A time to remember the lives lost to suicide, the millions who have struggled with suicidal thoughts & the individuals, families, and communities that have been impacted.
Today I am standing up and am proud to be one of the millions who have struggled with suicidal thoughts. I know that sounds backwards, but I say proud for two reasons. The first and most important reason is I AM ALIVE AND CAN TELL MY STORY. The second is that I am continuing to share my diagnosis and thoughts about my major depressive disorder with suicidal ideation.
This month is really about those who are no longer with us.
And those who have or are struggling with suicidal thoughts. My experience with these thoughts spans decades. And more recently many of these thoughts often arrived first thing in the morning. OK, they happen when I am on the commode.
These near daily thoughts began happening over 10 years ago.
These daily thoughts began as I started taking Prozac. At the time, having my anti depression medicine cause suicidal thoughts was something I had not considered. But I was new to having a psychiatrist help with the medical management of my depression.
So, I was surprised that I was having these thoughts.
And it would get my attention first thing in the morning. My daily routine included waking up, getting out of bed, and putting my glasses on that were always on my bedside table, Then I would head downstairs and get a pot of coffee going. Finally, I would sit with my full mug of black coffee and plan out my day. Soon, I would need to use the facilities.
In our New Jersey house, we had a ½ bath on the lower floor, so I would go there to answer nature’s call.
Sitting on the commode was when depression would send out its daily “why don’t you end it all” message. This idea was always in a vague, nonspecific format. It never had a plan of action attached to it, or even a how at all. It was just, I should find a way to end my life. This then would leave me alone, on the toilet, with the task of thinking about ending my life.

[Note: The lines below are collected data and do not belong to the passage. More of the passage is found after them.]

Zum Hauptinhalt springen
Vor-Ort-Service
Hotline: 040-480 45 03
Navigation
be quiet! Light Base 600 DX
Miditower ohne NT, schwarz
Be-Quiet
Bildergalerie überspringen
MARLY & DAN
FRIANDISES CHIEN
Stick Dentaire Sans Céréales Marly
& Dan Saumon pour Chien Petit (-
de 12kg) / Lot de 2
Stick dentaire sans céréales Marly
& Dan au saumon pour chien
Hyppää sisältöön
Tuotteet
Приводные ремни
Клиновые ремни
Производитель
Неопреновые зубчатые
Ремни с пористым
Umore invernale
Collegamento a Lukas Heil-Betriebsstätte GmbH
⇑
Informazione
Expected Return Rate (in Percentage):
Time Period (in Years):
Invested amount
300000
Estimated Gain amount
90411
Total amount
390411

What the heck is that all about?
Thankfully, I understood how to handle this almost daily occurrence. I used mindfulness training. As these thoughts became more daily, I devised a plan. As soon as the thought of suicide entered my head, I would envision a wide stream. The stream was tree lined, remote with several shallow spots with river rocks breaking the streams path, forming “V’s.” Then I would spot a leaf floating by in the stream.
Immediately, I would envision the thought of suicide on that leaf as it floated down stream.
Soon, the leaf had reached the end of the smooth area near where I was standing. Then it quickly rounded the bend in the stream, taking my suicidal thought with it. And then it was gone. And that would be it. I didn’t try to engage with the suicidal thoughts. I didn’t’ think about why I was having it. All I knew was I did not want to think about that. And by imagining it on a leaf, I did not need to engage with it.
Surprisingly, I had no additional suicidal thoughts for the rest of the day.
Today I know that certain anti-depression drugs have suicidal thoughts as a potential side effect. To me having suicidal thoughts as a potential side -effect is counter-intuitive. The reason someone, including me, takes anti-depression drugs is to lead a more balanced life with depression. Not having suicidal thoughts, or technically suicidal ideation, is one if the key benefits of taking the drugs.
So, to have the drug impart daily suicidal thoughts is puzzling to say the least.,
It occurs to me that I have tip toed around describing any suicidal thought I have had. The one that sticks out is where I just envision myself not being around anymore. What would that mean to my family, friends, and co-workers? So as the thought pops into my head, right behind it pops the stream.
I find the more vivid and realistic the stream is in my mind, the easier it is to let go of the suicidal thought.
So, I have this suicidal thought, and then I have the stream Both are sharing space in my head at that moment. I am not interested in exploring suicidal thoughts. So immediately I see the thought laying on a leaf that’s floating in the water. The stream quickly picks up speed and within seconds the thought has floated around the corner on the leaf. Out of sight, out of mind.
Now when the suicidal thought entered my mind:
- I could have started to beat myself up for having thoughts about suicide.
- I could have begun to think about why I had that thought, thereby giving the suicidal thought a more permanent place in my thoughts.
- This permeance could have been both in the moment, or it could become a permanent thought that reoccurs for years.
- The mere fact that I am fighting against the thought, makes the suicidal thought much weightier.
- Or, I could just see it, put it on a leaf, and let it float out of my sight.
- It could be that I might say to myself, “I wonder why I am having a thought such as that.”
This has become much easier for me after hearing the story of the Buddha and a heckler who followed him for years.
The Buddha was asked by one of his disciples why he did not say something to a man who was constantly heckling him. The Buddha said, “just because you are offered a gift, it doesn’t mean you must take it.” (Or words to that effect). In my life, I am not accepting the “gift” depression is offering. I am not going to accept it. Remember, I am too competitive. I plan to live to see 100.
Paying more attention to what I am putting into my body now has a whole new meaning.
I hope none of my thoughts today are a trigger for you.